SOURCE MATERIAL below:
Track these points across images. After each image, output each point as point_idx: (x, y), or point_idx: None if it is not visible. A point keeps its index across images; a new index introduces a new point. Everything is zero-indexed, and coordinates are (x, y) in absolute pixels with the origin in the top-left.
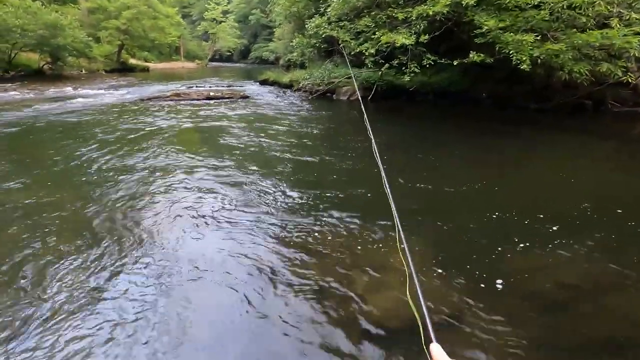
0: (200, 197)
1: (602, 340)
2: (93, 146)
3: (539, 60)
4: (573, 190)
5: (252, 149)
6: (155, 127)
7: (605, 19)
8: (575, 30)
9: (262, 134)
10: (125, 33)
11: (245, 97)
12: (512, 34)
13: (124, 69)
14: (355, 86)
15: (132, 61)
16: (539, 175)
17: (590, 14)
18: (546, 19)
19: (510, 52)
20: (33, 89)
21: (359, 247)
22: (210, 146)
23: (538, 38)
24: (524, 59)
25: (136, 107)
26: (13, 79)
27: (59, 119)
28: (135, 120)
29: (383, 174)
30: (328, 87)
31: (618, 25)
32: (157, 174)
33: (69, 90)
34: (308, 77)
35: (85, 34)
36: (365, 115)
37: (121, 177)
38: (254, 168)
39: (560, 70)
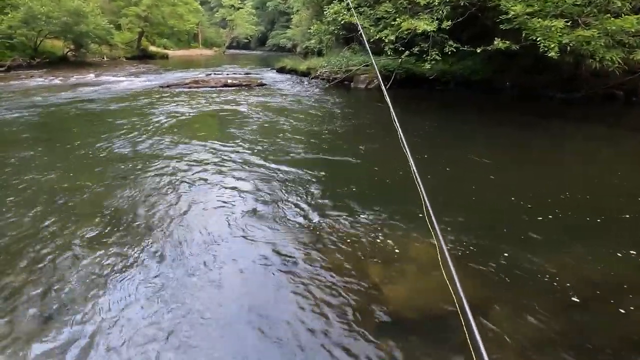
0: (221, 187)
1: (628, 340)
2: (115, 132)
3: (568, 48)
4: (600, 185)
5: (271, 138)
6: (175, 115)
7: None
8: (608, 15)
9: (280, 123)
10: (145, 20)
11: (262, 84)
12: (540, 19)
13: (144, 56)
14: (378, 73)
15: (152, 48)
16: (565, 168)
17: None
18: (578, 3)
19: (538, 39)
20: (57, 75)
21: (384, 238)
22: (230, 135)
23: (568, 24)
24: (552, 46)
25: (157, 94)
26: (38, 65)
27: (83, 105)
28: (156, 108)
29: (412, 163)
30: (346, 75)
31: None
32: (178, 161)
33: (91, 77)
34: (325, 64)
35: (106, 20)
36: (390, 105)
37: (143, 165)
38: (273, 157)
39: (590, 58)
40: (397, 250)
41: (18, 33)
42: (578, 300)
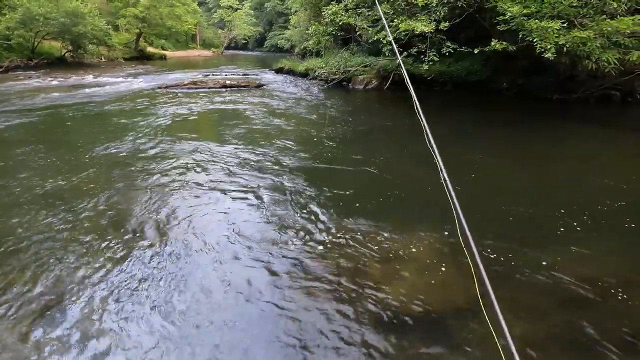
0: (223, 189)
1: (628, 338)
2: (114, 134)
3: (565, 49)
4: (603, 186)
5: (271, 140)
6: (173, 117)
7: (638, 4)
8: (604, 16)
9: (280, 125)
10: (143, 21)
11: (260, 85)
12: (537, 20)
13: (142, 57)
14: (405, 74)
15: (150, 49)
16: (566, 168)
17: None
18: (574, 4)
19: (535, 40)
20: (56, 76)
21: (395, 239)
22: (229, 137)
23: (564, 25)
24: (549, 47)
25: (155, 96)
26: (36, 66)
27: (82, 107)
28: (154, 109)
29: (440, 164)
30: (344, 75)
31: None
32: (178, 164)
33: (90, 78)
34: (324, 65)
35: (104, 21)
36: (417, 105)
37: (142, 167)
38: (275, 160)
39: (586, 59)
40: (412, 251)
41: (16, 34)
42: (579, 299)
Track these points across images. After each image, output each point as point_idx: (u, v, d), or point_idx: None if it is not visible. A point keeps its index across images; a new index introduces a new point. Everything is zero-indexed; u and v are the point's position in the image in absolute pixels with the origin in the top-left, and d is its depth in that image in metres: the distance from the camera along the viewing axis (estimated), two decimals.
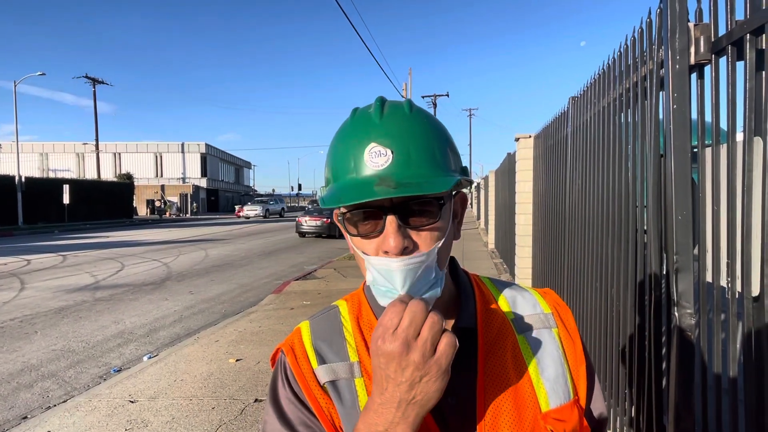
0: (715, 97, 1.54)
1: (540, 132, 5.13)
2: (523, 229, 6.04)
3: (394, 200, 0.62)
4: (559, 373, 0.72)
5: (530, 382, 0.70)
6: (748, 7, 1.35)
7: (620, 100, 2.33)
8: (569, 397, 0.71)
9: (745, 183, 1.38)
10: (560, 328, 0.76)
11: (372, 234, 0.64)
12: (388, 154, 0.62)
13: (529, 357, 0.72)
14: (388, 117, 0.66)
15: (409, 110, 0.67)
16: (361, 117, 0.68)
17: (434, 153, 0.65)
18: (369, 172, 0.62)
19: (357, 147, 0.64)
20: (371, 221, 0.64)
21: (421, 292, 0.62)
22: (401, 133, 0.64)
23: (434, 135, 0.67)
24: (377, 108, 0.67)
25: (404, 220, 0.63)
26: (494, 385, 0.69)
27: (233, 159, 59.93)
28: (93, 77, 38.27)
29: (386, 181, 0.61)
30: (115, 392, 3.77)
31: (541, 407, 0.69)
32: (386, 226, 0.62)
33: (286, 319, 5.91)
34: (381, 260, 0.63)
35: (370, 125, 0.65)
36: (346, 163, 0.65)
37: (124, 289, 8.23)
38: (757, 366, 1.37)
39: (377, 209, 0.63)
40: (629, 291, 2.23)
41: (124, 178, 38.96)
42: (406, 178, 0.61)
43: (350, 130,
End of SOURCE MATERIAL.
Go through the material line by line and state how many lines hold "each", with no other words.

# YOUR SOLUTION
2